Directed by Hal Ashby
Shampoo is a comedy set on election eve 1968, right before Richard Nixon’s inauguration, but the politics are only ever seen in the background. The story is really about the frustrations, sexuality and aspirations of a hairstylist named George (Warren Beatty) who sleeps around with several women and tries to raise money to start his own shop.
George has a girlfriend named Jill (Goldie Hawn), but he also carries on an affair with his ex-girlfriend Jackie (Julie Christie) as well as Jackie’s current boyfriend Lester’s current wife Felicia. It’s a strange love triangle, and the entanglement becomes more complicated when Felicia helps convince Lester to fund George’s shop.
George is tasked with attending a benefit dinner with Lester’s mistress, again with Lester unaware that George has been sleeping with her, while Lester himself attends with his wife. To make things more complicated, Jill is there as well.

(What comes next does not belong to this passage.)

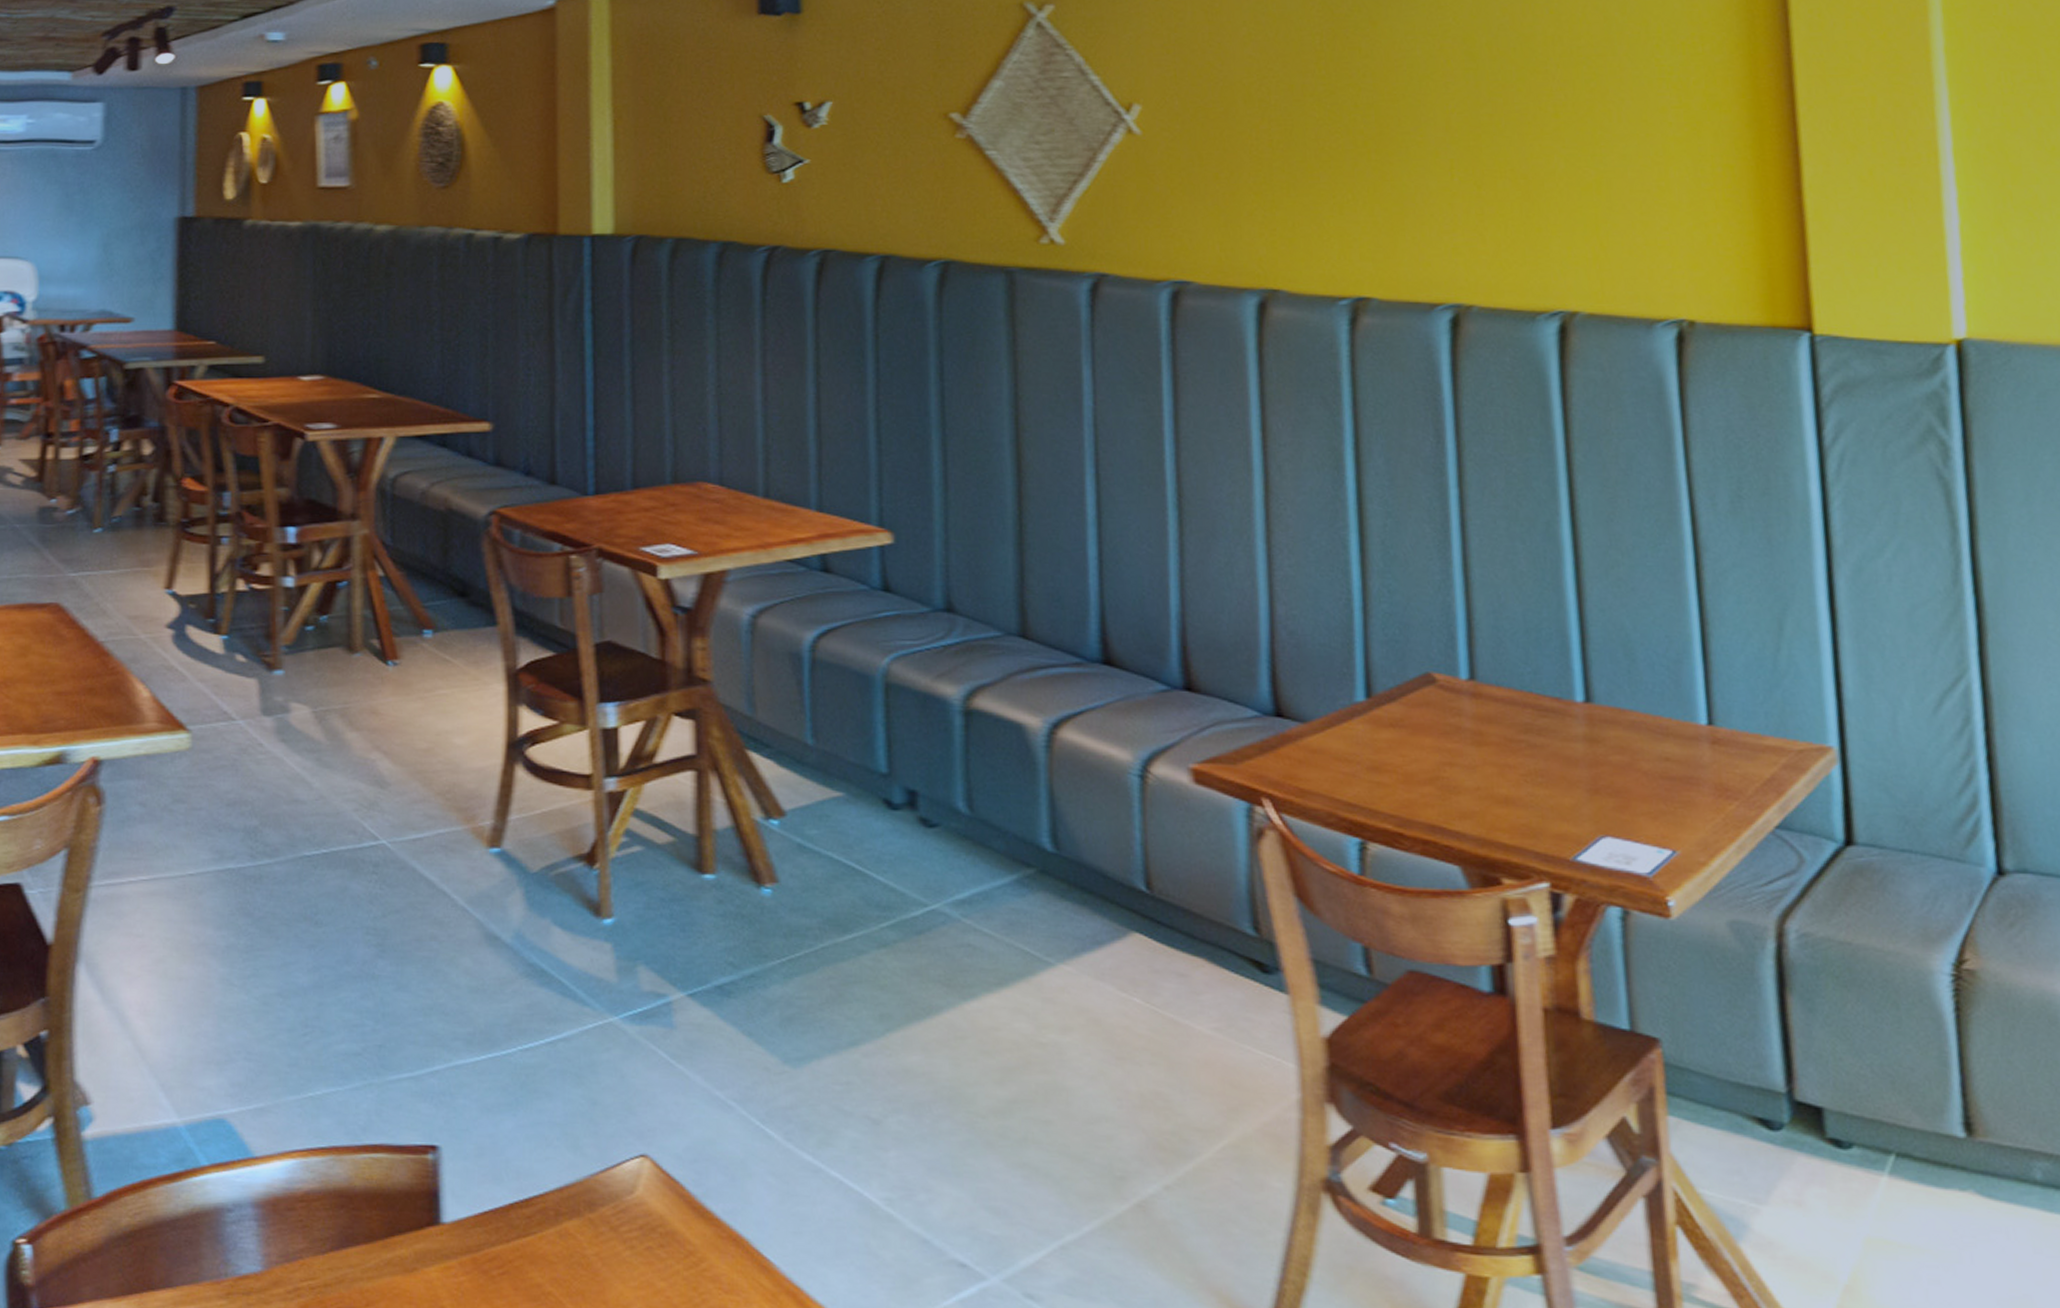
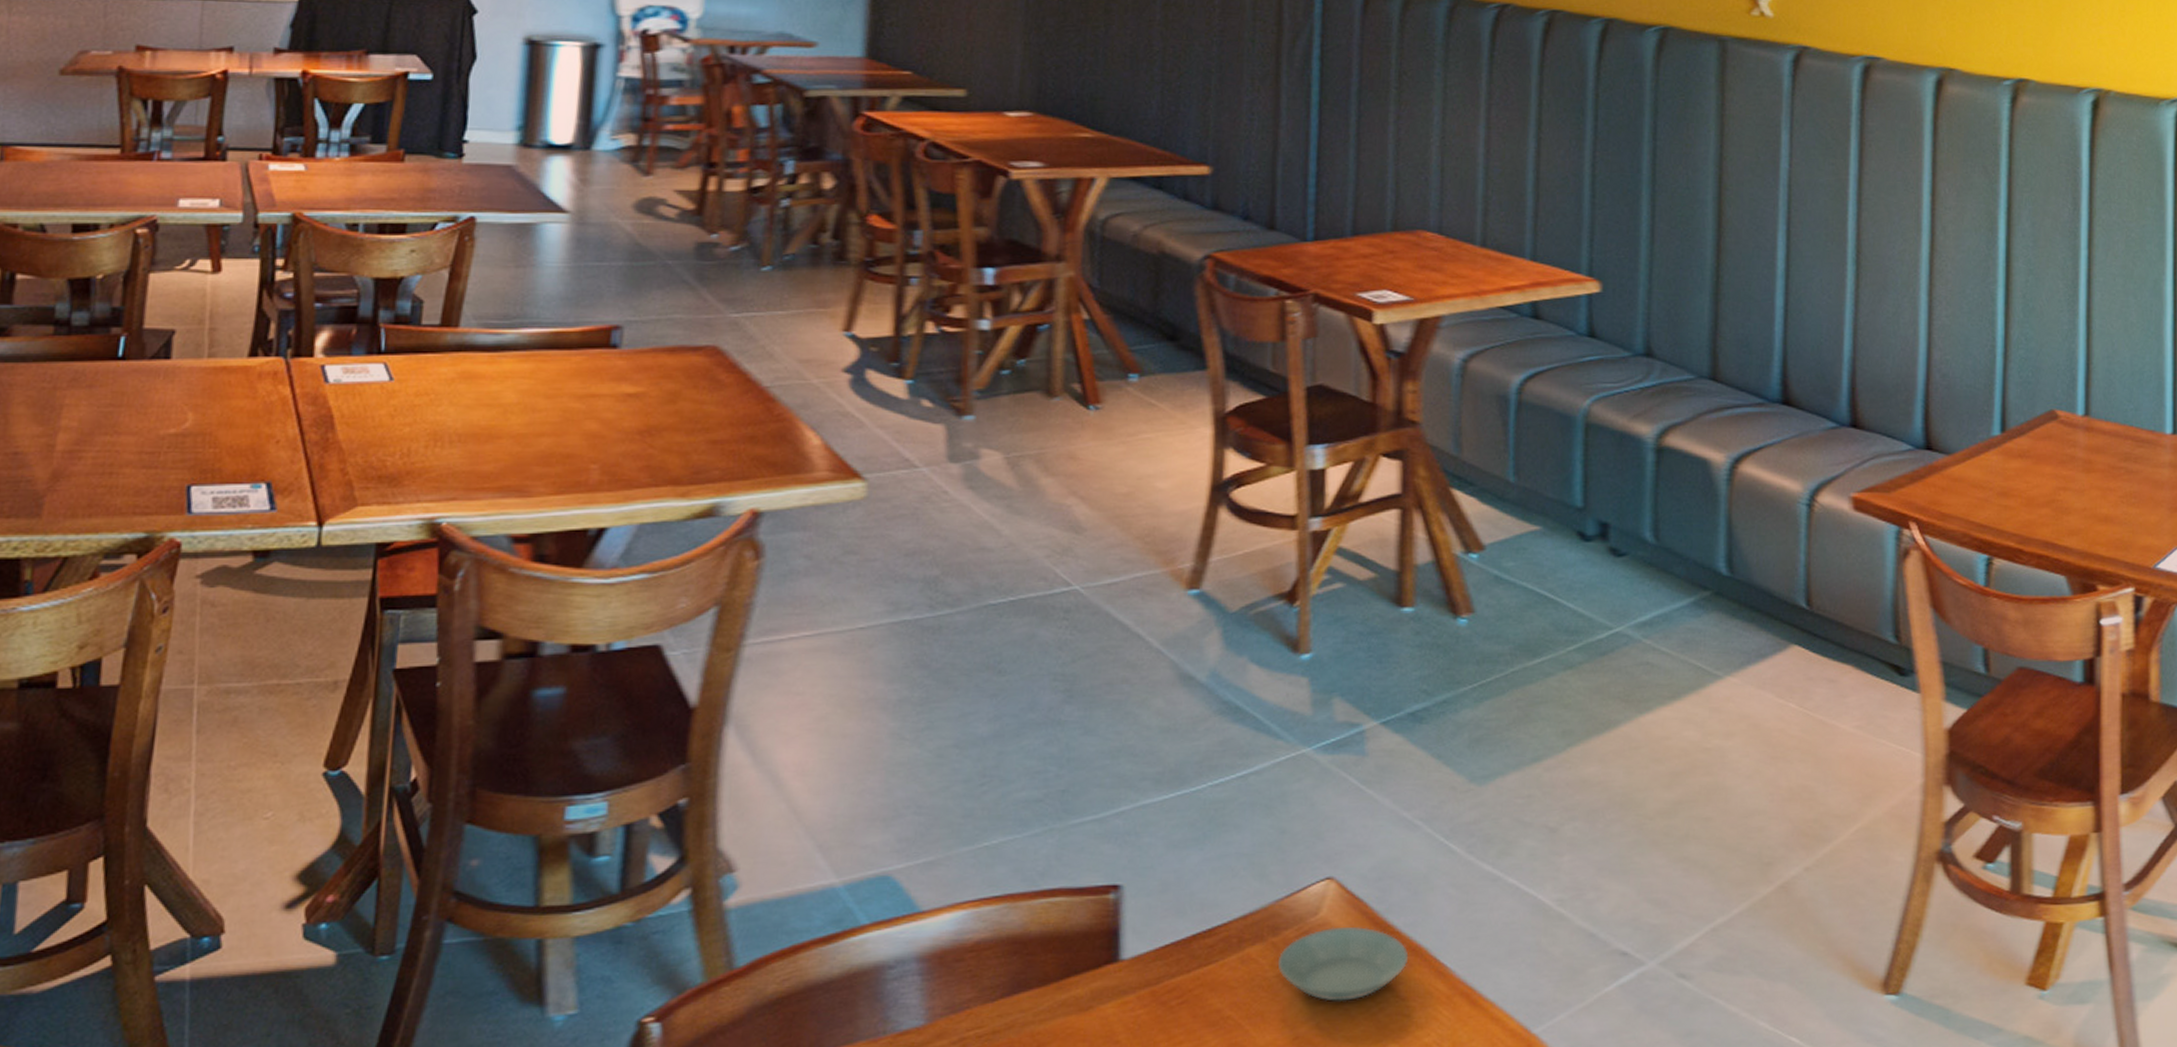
saucer: none [595,1207,730,1288] -> present [1277,927,1409,1001]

In one conversation maybe halfway into the film, Jill correctly points out how George is always running around and yet going nowhere. In a separate conversation, with Lester, George admits to becoming a hairstylist because it made sleeping with women that much easier. He doesn’t seem to value women as anything other than sexual gratification, and he makes this clear to Lester. George helps his clients look more beautiful but he only ever seems to hear them complain, or at least this is all he’s willing to hear. George eventually decides that he loves Jackie and wants to be with her. He says he can picture himself at 50 with Jackie but not with Jill. He finally knows what he wants, but then Jill and Lester witness George sleeping with Jackie. This ends his relationship with Jill, and it inspires Lester to decide what he wants, which ends up being Jackie.
The following morning George tries to tell Jackie that he wants to marry her, but she says Lester has made the same proposition. George stands alone atop a hill while Jackie and Lester drive away.
There is a thematic connection between George’s character arc and the Nixon presidency. This film was released in 1975, after Nixon was forced out of office, so all the images of the former President on television feels like a direct commentary on the end result of that presidency.
I’ll focus on George for now, though, because in a lot of ways it feels like not much happens in this story. We just follow George and watch as his plans unravel even as they were hardly put in place to start with. It never feels like George is assured to get Lester’s money. First, because we know George will probably be found out for sleeping with Lester’s wife and mistress and second, because Lester doesn’t seem all that invested in George’s business. He’s already convinced George will con him, and he makes this clear when he says he doesn’t deal with business that have mostly cash transactions. Lester assumes George is gay, because of his profession, and it’s these assumptions that George uses to his advantage. He’s kind of sneaky and very able to slide on up to people without ever wanting to be close to them. He’s just attracted to women because the opportunity presents itself, and maybe it’s because of these many options that he never experiences any real yearning for anyone, at least not until Jackie.
And why does George love Jackie? We can assume he did once before, when they used to go out, but he doesn’t seem committed to Jill in the moment, so we can probably picture him acting similarly towards Jackie when they were together. Does George see something in Lester that compels him to move on Jackie? George, like Lester, is having an affair, and maybe he can see his own behavior mired back onto him but through a distorted lens. He doesn’t want to be Lester when he’s that age… or maybe he does. Either way, Lester has forced George to act. It’s possible that he sees that Lester’s only appeal is his money, and George wants some of that money, like Jackie. But he wants that money so he can pivot as he gets older, when his hairstyling charms might not be enough to keep women around.
I really have no idea. I had a hard time trying to grasp this film. It’s a comedy, but it always feels like the message was more important than the humor. George’s character is a funny character on his own, but very quickly you can see his insecurities, contradictions, flaws and eventually a painful longing that we didn’t know he had at the beginning. His desire to get his own shop at the start of the film, feels like the result of petty frustrations with his boss (played by Paul Simon), a reaction to the people around him more than anything he’s come up with on his own. By the end his longing feels somewhat honest, but I still can’t help but think it’s a reaction to Lester who is hardly a stand up guy. George’s goals are formulated by the company he keeps. Though he did some soul searching and dug into why he is the way he is, confessing his affairs to Jill, his new behavior seems like the next step in the evolution of people pleasing, afraid to get to the heart of the issue and simply telling people what he thinks they want to hear. It’s not about him growing up, it’s about him getting the people around him off his back.
So George just always feels incomplete. There is some purposeful juxtaposition with Richard Nixon’s election the same morning as George watching the woman he loves leave his life for good (probably). But we know how Nixon’s presidency turned out which makes us not look at his election as a reason to celebrate. So why look at George’s situation as a reason to mourn? He’ll go back to the hairstylist and find a new list of women and everything will go on as it was.